Кто-то, ругая мне Катаева, припомнил антисемитского толка стихи, напечатанные им еще в тысяча девятьсот двенадцатом году.
Я стихов этих не читал — и любые строки из сочиненных им тогда готов списать на ошибки молодости.
И я уверен, что у Катаева времен “Вертера” не было намерения спонсировать из личных средств холокост — он не же не враг своим детям: у жены Валентина Петровича, прекрасной Эстер, такое же отчество, что и у Троцкого.
У еврейского народа есть такое завидно-великолепное качество, как самоирония. Но того качества, которое требовал товарищ Сталин от всего советского народа — самокритики, — требовать и от людей любой национальности наивно, а в случае с евреями, жившими в Советском Союзе, было преждевременно. Пуганая ворона дует на молоко — или боится чего-то еще, а на молоко никто и не дует, дуют на воду, обжегшись, очевидно, горячим молоком.
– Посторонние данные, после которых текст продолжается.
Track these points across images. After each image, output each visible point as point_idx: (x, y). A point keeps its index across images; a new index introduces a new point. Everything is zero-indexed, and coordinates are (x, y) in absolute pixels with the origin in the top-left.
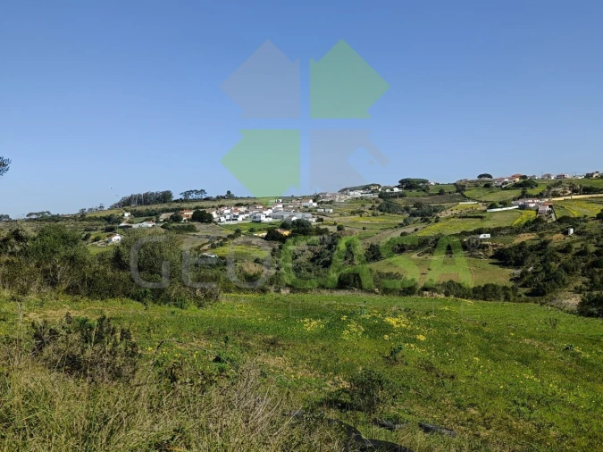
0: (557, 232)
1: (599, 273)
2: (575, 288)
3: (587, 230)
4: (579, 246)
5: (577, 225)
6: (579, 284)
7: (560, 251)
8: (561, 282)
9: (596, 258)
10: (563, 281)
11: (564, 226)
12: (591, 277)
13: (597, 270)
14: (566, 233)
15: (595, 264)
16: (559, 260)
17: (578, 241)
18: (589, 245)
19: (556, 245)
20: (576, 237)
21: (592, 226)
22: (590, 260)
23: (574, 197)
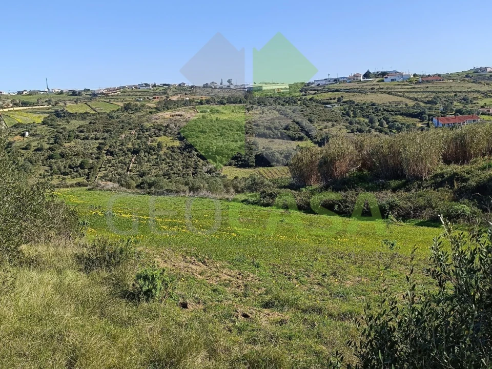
0: (16, 135)
1: (55, 163)
2: (40, 175)
3: (38, 133)
4: (36, 145)
5: (31, 129)
6: (42, 172)
7: (23, 149)
8: (28, 171)
9: (50, 152)
10: (30, 170)
11: (20, 130)
12: (50, 166)
13: (53, 161)
14: (23, 135)
15: (51, 157)
16: (23, 156)
17: (34, 141)
18: (43, 143)
19: (18, 144)
20: (31, 138)
21: (41, 130)
22: (46, 154)
23: (15, 109)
Великий Эйнштейн назвал антисемитизм тенью еврейского народа. И одессит Валентин Катаев, до конца дней говоривший с одесским акцентом (не будем отождествлять этот акцент с еврейским), вряд ли способен был повлиять на ситуацию — в ту или в другую сторону.
Я догадываюсь, что многим свободомыслящим и достойным людям претит сама мысль, что конформист Катаев в своей прозе оказывается более протестным автором, — талант всегда смелее.
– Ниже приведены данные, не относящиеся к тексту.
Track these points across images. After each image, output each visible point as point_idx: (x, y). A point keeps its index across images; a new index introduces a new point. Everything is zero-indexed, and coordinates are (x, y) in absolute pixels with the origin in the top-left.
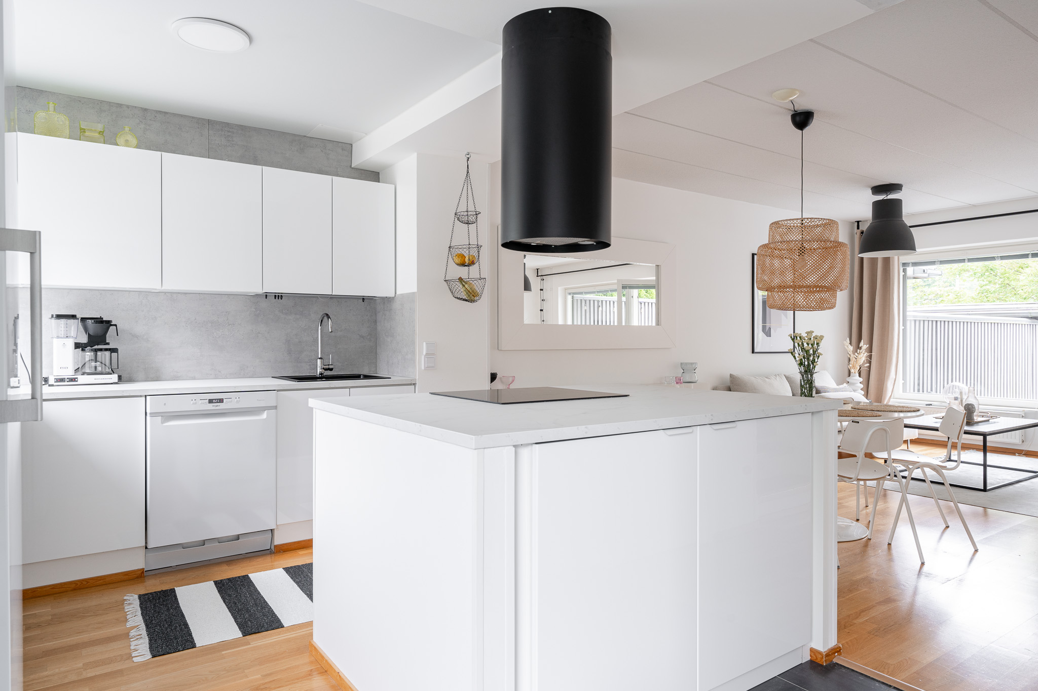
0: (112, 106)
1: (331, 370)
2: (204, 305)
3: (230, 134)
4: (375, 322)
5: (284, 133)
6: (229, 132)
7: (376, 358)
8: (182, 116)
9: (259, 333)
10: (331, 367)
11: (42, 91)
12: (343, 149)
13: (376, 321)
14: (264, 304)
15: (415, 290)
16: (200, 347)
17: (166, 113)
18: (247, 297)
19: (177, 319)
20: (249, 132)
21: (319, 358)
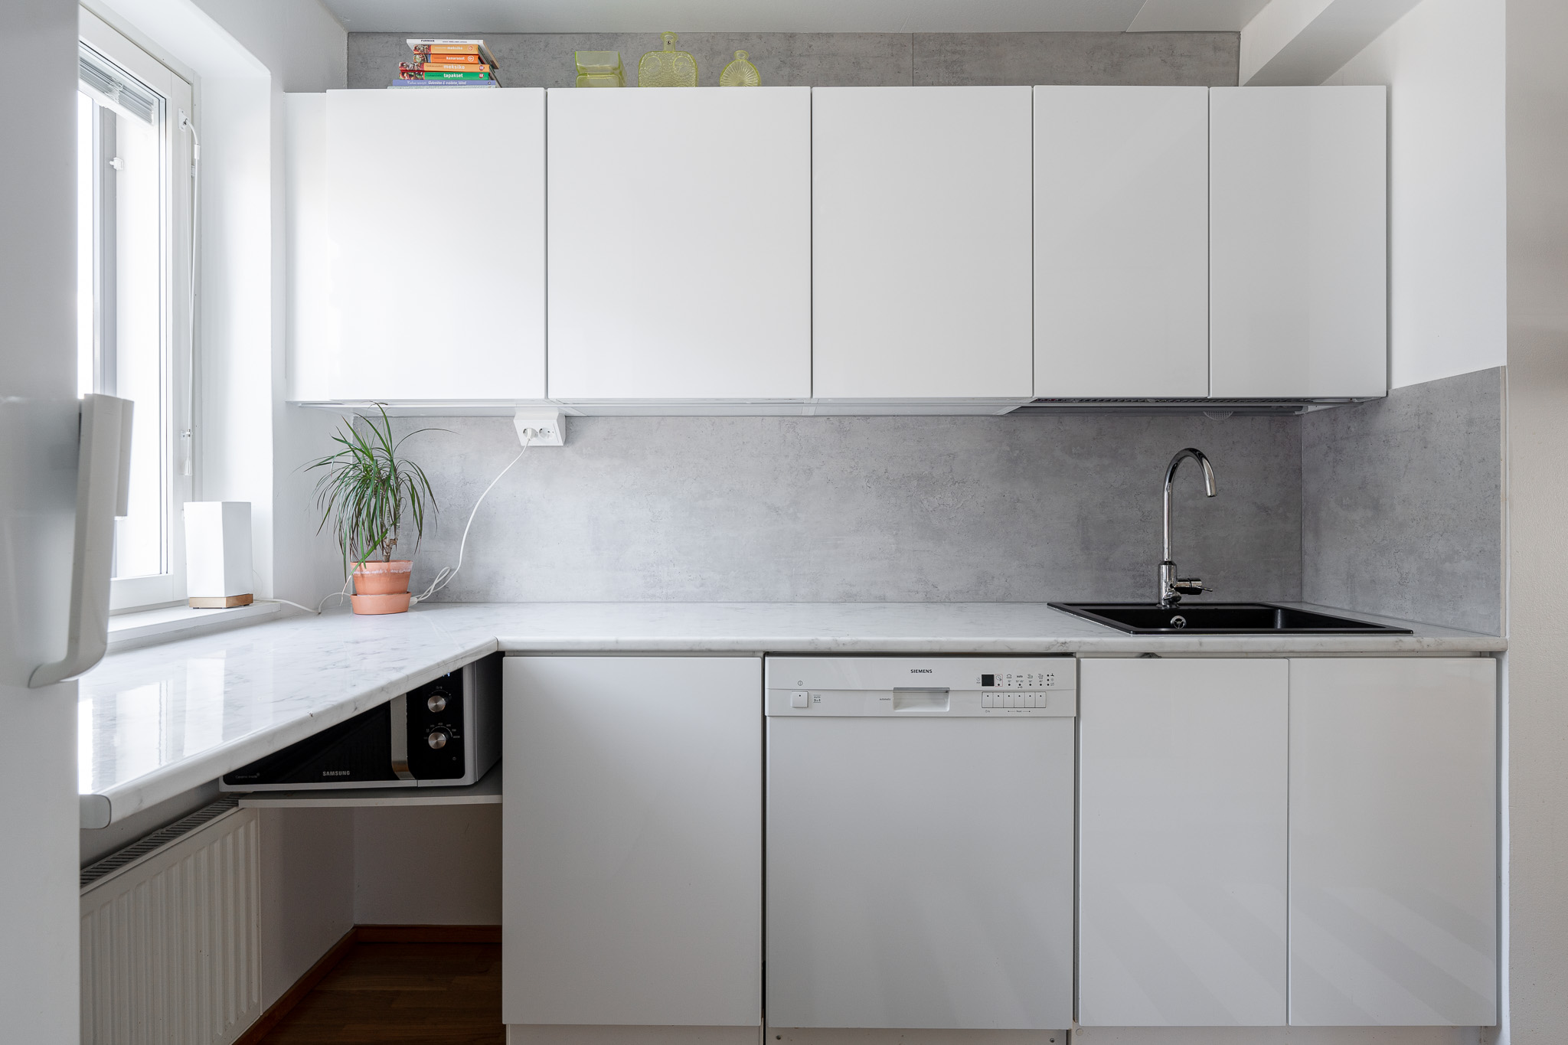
0: (732, 40)
1: (1196, 591)
2: (904, 440)
3: (956, 57)
4: (1299, 471)
5: (1074, 34)
6: (954, 53)
7: (1301, 563)
8: (860, 36)
9: (1018, 501)
10: (1195, 584)
11: (616, 34)
12: (1216, 49)
13: (1300, 469)
14: (1030, 432)
15: (1502, 361)
16: (895, 532)
17: (830, 35)
18: (991, 419)
19: (851, 472)
20: (998, 45)
21: (1165, 563)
Это такой же печальный факт, как и ревностная служба евреев в одесской ЧК сразу после революции.
Между прочим, конформизм Катаева был слишком уж очевиден для настоящего конформизма — просто власти удобнее было принять эту игру за чистую монету и поощрить писателя, всегда и всему предпочитавшего комфорт.
Вспомнил вдруг свое первое впечатление, первое ощущение от комфорта катаевской дачи.
До канализации в дачах нашего поселения оставалось еще лет восемь-девять, но сортиры были не на улице, архитекторы, строившие городок писателей, предусмотрели отсек для клозета в самой даче.
В клозет Катаевых я попал зимой сорок пятого — и меня поразило, что зеленоватой клеенкой оклеен не только постамент для очка, но и предусмотренная к нему крышка с удобной рукояткой.
Уже в новом веке о нашем поселке сняли для телевидения фильм, на несколько вечеров рассчитанный, — и среди прочих старожилов Переделкина вспоминала прошлое и Евгения Валентиновна Катаева.
Женя сказала: “Нилины наши друзья”. При моем отношении к семейству Катаевых мне это слышать было приятно. Но к тому времени я приучил себя, что никакое преувеличение (и в самую лучшую для тебя сторону), никакая (даже малейшая) неточность, хоть сколько-нибудь искажающая реальную действительность, не должны оставаться незамеченными в личном анализе происшедшего с нами в Переделкине.